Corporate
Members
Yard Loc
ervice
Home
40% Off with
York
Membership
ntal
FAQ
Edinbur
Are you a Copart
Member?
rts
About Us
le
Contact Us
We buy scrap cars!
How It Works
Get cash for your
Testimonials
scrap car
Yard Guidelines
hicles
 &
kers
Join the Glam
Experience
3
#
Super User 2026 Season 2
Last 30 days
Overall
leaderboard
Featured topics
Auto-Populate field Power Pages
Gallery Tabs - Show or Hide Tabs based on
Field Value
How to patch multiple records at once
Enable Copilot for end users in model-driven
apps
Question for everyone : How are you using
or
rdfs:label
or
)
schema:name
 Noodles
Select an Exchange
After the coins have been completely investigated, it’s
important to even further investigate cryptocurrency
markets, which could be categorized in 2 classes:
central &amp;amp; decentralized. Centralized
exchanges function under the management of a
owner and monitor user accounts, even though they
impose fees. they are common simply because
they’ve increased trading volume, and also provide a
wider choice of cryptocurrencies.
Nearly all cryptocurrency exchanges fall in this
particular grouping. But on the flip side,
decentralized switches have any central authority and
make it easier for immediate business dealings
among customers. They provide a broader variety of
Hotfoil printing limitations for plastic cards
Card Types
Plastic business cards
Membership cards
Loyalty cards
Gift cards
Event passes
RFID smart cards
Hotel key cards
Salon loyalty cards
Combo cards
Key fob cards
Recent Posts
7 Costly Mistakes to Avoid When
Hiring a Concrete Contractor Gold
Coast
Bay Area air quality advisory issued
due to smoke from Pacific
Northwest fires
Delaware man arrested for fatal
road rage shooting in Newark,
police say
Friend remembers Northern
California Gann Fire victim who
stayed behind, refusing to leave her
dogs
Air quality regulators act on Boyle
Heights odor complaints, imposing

━━━━━━━━━━

» **Exercise directions**
Your answer must be the line containing "Friend remembers Northern" and each line after it in the listing above, copied exactly.

» **Result for this task**
Friend remembers Northern
California Gann Fire victim who
stayed behind, refusing to leave her
dogs
Air quality regulators act on Boyle
Heights odor complaints, imposing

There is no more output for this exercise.